Le jugement esthétique (Kant)
Kant s’efforce de montrer la spécificité du jugement esthétique.
Pour cela, il faut le distinguer d’autres jugements :
1) le jugement portant sur l’AGRÉABLE
2) le jugement portant sur l’UTILE
3) le jugement portant le BIEN
4) le jugement portant sur le VRAI
L’examen de la spécificité du jugement sur le Beau nous conduit à 4 paradoxes, énoncés par Kant.
A. Une satisfaction désintéressée
L’œuvre d’art apporte une satisfaction, presqu’un "plaisir" [1], mais cette satisfaction ne dépend pas de l’existence même de l’objet.
Dans la contemplation d’une œuvre d’art, on ne cherche pas à s’approprier l’objet ; dans sa pureté [2], elle n’est pas désir de l’objet.
Quand on veut savoir si une chose est belle, on ne prête pas attention à son existence ou à sa possession.
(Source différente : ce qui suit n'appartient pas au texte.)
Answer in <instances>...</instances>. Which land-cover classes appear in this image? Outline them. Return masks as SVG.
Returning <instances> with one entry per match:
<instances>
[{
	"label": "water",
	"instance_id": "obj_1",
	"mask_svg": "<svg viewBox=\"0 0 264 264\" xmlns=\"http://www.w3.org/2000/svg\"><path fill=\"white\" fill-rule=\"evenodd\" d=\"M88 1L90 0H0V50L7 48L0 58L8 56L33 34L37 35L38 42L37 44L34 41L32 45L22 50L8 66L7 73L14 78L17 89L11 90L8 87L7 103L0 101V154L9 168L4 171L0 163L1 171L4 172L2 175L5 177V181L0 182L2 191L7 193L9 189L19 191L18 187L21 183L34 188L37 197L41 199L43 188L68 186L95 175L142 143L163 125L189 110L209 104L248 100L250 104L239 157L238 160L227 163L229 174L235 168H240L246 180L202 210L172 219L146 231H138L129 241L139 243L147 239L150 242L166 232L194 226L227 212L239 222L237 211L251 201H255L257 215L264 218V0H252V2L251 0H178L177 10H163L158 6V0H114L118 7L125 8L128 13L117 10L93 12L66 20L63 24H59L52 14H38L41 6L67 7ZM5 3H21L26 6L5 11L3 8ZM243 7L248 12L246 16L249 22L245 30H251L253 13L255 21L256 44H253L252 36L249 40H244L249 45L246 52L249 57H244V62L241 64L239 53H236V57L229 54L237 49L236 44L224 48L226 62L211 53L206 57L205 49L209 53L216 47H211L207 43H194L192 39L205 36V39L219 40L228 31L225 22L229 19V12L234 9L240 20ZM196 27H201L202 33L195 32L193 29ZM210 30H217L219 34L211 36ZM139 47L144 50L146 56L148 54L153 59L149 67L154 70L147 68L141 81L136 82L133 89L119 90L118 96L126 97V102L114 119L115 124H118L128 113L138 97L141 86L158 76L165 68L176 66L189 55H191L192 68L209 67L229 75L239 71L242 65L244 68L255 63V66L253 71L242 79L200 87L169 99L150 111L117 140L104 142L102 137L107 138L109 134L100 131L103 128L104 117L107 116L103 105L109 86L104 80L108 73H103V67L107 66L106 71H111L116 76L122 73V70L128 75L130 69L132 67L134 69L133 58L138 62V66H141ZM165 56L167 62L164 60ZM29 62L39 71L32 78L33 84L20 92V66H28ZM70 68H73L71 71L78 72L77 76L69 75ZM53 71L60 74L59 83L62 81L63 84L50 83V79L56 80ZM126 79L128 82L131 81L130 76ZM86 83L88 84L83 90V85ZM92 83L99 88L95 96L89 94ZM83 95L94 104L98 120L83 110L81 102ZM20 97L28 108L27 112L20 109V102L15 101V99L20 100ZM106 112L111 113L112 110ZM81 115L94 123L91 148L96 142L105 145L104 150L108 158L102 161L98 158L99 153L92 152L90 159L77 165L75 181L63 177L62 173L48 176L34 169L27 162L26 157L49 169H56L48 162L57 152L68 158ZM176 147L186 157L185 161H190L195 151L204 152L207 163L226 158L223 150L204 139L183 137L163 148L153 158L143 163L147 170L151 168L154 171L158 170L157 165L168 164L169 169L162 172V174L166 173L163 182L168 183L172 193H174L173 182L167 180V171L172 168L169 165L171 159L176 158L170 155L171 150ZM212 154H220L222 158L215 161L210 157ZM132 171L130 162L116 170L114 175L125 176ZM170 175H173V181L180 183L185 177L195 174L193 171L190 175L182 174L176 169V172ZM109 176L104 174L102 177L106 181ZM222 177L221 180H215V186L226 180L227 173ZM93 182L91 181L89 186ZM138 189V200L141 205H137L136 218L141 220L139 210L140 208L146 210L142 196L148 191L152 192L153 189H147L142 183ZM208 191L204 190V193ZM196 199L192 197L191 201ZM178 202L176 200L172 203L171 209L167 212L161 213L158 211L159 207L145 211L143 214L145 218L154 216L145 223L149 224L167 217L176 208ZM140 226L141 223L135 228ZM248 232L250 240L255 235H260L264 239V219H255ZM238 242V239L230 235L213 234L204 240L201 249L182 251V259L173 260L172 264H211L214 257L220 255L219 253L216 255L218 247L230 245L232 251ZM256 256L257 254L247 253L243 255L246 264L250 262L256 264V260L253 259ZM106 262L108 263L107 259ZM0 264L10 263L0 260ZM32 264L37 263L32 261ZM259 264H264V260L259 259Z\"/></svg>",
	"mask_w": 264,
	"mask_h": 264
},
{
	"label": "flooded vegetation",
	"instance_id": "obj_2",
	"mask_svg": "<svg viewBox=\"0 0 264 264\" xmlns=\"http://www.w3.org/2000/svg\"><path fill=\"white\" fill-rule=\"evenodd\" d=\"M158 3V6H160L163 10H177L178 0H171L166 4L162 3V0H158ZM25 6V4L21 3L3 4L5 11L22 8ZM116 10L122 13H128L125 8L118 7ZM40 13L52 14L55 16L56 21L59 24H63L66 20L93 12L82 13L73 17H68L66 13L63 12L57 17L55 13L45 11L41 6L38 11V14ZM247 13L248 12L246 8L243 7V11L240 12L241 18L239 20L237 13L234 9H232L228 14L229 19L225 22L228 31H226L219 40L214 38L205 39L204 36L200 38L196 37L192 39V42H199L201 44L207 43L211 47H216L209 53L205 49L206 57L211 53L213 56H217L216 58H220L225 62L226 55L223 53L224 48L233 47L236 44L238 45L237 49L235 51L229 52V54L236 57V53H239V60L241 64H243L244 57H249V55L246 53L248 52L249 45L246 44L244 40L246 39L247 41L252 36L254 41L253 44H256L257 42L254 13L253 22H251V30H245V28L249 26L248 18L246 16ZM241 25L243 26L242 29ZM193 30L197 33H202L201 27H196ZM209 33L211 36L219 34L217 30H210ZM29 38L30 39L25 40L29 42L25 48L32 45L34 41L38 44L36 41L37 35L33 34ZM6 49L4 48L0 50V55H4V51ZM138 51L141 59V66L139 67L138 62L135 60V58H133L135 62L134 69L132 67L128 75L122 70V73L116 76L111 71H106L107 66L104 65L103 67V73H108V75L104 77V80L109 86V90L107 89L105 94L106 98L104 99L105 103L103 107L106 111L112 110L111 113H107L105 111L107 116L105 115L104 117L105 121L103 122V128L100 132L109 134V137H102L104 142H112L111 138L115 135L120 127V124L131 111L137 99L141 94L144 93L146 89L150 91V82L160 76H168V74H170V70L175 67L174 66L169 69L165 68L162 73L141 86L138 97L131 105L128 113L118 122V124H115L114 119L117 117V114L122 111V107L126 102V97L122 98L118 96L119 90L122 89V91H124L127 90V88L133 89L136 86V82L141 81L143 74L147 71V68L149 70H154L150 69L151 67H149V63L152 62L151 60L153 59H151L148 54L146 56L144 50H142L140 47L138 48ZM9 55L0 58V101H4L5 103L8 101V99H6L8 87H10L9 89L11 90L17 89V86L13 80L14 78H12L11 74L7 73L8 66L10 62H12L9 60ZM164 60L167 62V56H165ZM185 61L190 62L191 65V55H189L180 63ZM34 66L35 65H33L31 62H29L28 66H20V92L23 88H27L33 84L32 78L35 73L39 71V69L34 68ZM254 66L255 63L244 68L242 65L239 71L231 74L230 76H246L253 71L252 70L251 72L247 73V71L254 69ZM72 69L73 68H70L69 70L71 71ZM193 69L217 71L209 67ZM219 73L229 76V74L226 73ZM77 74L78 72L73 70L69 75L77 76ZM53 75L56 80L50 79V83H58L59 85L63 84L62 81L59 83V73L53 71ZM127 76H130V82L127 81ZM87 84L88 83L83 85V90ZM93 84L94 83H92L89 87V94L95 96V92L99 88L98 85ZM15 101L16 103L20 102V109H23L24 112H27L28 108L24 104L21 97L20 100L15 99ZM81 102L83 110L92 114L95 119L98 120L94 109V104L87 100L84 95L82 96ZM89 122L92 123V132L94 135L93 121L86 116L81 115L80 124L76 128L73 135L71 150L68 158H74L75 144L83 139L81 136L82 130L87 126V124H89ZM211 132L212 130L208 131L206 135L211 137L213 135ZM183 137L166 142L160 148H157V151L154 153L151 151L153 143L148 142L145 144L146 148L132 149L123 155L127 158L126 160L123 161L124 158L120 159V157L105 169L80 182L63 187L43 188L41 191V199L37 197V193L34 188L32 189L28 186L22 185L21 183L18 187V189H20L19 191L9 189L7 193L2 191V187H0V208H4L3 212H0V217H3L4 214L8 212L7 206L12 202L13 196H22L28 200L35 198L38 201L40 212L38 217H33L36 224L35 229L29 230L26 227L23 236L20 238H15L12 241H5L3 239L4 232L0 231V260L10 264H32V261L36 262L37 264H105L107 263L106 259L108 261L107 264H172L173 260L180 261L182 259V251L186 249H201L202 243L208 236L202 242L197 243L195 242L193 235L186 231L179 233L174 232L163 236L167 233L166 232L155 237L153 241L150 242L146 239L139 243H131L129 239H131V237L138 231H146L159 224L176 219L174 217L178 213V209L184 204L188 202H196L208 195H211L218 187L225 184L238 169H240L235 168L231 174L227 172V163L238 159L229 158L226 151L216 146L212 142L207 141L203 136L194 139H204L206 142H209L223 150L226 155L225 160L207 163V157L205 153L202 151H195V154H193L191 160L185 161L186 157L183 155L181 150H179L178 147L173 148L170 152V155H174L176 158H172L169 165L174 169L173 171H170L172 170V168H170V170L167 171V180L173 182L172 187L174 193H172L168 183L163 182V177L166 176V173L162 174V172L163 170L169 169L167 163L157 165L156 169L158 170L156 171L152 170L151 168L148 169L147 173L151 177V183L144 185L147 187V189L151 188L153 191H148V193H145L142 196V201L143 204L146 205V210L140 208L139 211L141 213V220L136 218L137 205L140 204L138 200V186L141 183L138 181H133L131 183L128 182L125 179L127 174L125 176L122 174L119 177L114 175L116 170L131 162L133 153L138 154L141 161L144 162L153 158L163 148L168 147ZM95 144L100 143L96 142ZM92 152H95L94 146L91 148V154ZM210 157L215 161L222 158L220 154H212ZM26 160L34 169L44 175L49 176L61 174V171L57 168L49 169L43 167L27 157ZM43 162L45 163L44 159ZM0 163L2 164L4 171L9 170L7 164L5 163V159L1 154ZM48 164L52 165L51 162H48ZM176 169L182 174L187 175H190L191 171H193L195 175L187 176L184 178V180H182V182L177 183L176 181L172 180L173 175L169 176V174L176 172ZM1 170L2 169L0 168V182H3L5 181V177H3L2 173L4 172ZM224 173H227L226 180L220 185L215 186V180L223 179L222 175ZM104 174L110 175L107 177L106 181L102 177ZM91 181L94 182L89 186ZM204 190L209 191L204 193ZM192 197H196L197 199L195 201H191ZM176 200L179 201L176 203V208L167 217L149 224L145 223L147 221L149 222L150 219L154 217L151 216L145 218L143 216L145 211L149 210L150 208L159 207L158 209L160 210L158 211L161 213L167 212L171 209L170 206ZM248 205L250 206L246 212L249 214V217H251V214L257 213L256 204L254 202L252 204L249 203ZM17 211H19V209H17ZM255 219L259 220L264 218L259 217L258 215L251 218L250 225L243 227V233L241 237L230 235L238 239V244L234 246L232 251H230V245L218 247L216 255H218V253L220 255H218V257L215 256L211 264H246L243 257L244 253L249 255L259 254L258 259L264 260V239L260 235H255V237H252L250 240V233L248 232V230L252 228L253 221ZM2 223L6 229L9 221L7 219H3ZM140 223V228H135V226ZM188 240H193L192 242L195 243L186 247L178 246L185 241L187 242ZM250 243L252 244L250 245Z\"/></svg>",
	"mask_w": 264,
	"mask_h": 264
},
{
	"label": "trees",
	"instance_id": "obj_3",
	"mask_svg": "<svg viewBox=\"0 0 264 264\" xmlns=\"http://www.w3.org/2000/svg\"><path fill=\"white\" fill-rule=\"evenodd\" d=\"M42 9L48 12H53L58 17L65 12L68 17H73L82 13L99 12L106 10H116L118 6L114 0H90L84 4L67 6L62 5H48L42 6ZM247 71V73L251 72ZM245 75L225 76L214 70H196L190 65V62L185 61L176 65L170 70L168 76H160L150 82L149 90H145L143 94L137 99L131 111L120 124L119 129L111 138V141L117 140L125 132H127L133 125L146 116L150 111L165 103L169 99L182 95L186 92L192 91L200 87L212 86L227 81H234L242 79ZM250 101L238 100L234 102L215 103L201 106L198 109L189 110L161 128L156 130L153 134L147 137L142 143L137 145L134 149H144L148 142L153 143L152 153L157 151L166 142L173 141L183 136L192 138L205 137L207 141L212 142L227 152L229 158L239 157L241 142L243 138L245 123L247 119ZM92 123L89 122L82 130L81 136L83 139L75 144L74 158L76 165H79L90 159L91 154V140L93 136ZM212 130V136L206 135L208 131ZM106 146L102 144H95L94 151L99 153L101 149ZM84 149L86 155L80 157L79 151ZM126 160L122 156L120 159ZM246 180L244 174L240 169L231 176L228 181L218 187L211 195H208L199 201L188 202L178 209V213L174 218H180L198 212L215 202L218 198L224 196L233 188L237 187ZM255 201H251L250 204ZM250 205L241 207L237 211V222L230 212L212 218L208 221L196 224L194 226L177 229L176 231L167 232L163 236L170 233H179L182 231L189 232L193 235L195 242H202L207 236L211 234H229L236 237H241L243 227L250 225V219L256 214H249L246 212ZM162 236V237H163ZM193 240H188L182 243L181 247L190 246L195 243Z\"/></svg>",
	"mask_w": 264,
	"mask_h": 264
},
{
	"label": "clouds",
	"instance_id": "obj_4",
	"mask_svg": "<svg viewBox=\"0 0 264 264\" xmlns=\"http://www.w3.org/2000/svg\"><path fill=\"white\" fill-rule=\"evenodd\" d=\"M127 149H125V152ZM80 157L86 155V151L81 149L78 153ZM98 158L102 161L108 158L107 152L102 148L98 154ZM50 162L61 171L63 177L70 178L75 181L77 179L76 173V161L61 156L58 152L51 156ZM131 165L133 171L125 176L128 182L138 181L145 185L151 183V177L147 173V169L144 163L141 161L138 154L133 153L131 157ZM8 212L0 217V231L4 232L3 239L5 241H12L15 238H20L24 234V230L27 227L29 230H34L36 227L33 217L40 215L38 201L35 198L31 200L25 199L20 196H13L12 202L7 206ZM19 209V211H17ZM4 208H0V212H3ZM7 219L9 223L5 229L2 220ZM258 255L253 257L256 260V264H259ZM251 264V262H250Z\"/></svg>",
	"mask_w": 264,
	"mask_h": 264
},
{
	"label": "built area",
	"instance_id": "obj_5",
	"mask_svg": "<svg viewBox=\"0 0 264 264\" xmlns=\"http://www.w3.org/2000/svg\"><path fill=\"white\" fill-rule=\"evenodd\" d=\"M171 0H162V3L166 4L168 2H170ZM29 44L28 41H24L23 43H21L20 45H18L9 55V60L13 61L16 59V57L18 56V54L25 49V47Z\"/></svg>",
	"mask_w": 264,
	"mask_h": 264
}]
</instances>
Seuls comptent le pur spectacle de la chose et l’état d’esprit qui l’accompagne. L’état d’esprit qui est le nôtre devant une chose jugée belle n’est pas celui du collectionneur d’objets d’art.
Le jugement esthétique est pur quand l’objet n’est pas désiré. Si on définit l’intérêt comme le fait Kant : « la satisfaction que nous lions avec la représentation de l’existence de l’objet. Elle a donc toujours une relation avec la faculté de désirer, que celle-ci soit son principe déterminant, ou soit nécessairement lié à celui-ci. » [3], alors on peut donner une première définition du Beau :
« Le goût est la faculté de juger d’un objet ou d’un mode de représentation, sans aucun intérêt , par une satisfaction ou une insatisfaction. On appelle beau l’objet d’une telle satisfaction. » [4]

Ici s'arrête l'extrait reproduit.